EXERCISE: Output the first line below and each one after it, exactly, up to and including the line holding "ключевых целей национального проекта". Pictures should not be copied.

──────

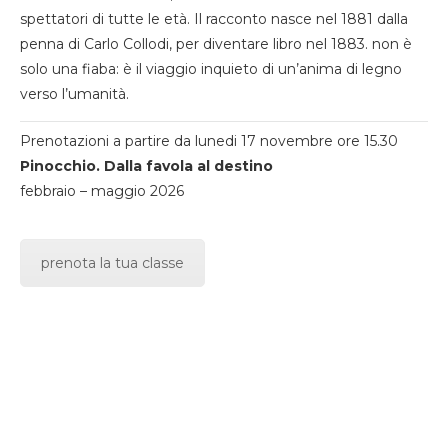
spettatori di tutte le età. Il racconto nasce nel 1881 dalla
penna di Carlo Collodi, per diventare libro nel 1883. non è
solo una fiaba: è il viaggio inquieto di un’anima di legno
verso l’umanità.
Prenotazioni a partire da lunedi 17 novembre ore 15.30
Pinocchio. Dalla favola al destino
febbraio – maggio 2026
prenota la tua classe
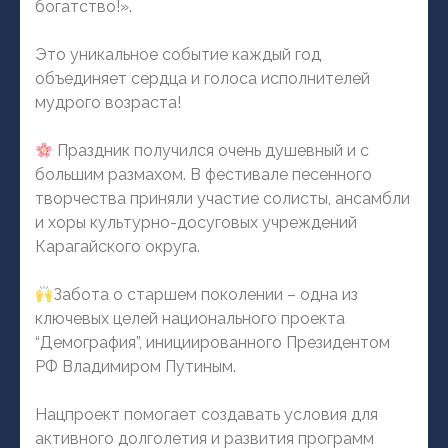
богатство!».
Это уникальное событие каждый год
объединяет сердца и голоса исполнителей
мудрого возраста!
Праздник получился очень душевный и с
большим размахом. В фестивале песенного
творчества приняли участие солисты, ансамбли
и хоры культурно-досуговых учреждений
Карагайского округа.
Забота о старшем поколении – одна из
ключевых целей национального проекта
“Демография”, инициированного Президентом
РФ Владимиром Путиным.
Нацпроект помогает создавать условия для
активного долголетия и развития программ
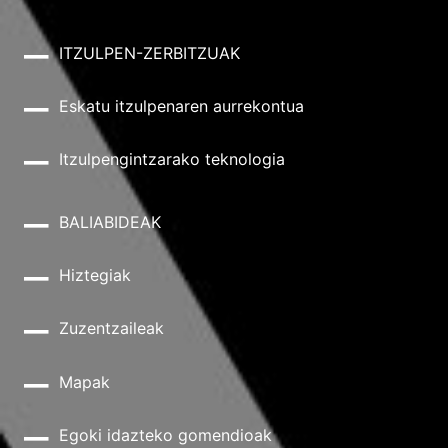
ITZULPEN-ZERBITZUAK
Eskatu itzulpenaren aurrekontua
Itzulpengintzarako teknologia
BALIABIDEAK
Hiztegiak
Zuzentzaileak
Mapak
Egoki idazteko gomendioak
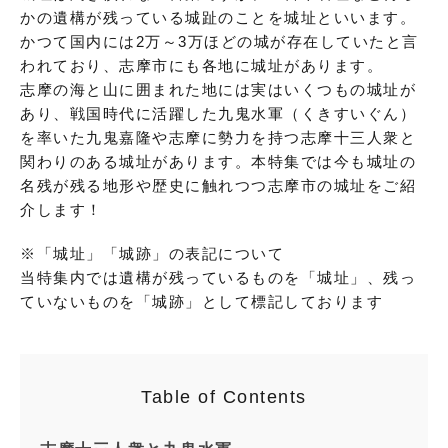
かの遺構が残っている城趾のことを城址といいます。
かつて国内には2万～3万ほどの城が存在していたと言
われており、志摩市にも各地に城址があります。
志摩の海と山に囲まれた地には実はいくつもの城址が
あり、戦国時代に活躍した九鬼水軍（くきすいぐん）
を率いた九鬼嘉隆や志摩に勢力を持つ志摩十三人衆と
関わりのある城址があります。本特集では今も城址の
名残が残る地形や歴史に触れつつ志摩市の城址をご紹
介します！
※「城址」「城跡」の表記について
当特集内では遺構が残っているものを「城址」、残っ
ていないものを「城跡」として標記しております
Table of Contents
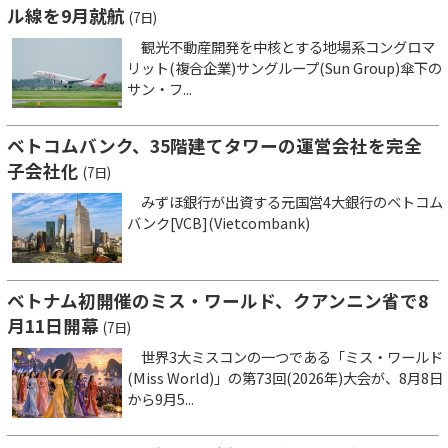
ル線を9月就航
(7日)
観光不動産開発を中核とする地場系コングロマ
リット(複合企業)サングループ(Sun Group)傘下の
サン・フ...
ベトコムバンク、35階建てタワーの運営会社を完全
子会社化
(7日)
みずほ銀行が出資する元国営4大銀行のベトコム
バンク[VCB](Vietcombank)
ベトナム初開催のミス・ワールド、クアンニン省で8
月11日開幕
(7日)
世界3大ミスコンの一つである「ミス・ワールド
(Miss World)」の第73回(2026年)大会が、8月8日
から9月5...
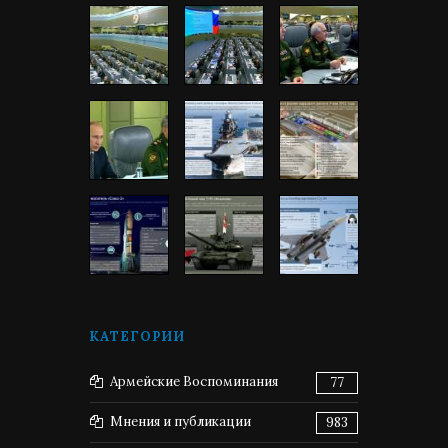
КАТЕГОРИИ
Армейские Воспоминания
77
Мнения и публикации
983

──────

YOUR RESPONSE:
spettatori di tutte le età. Il racconto nasce nel 1881 dalla
penna di Carlo Collodi, per diventare libro nel 1883. non è
solo una fiaba: è il viaggio inquieto di un’anima di legno
verso l’umanità.
Prenotazioni a partire da lunedi 17 novembre ore 15.30
Pinocchio. Dalla favola al destino
febbraio – maggio 2026
prenota la tua classe
богатство!».
Это уникальное событие каждый год
объединяет сердца и голоса исполнителей
мудрого возраста!
Праздник получился очень душевный и с
большим размахом. В фестивале песенного
творчества приняли участие солисты, ансамбли
и хоры культурно-досуговых учреждений
Карагайского округа.
Забота о старшем поколении – одна из
ключевых целей национального проекта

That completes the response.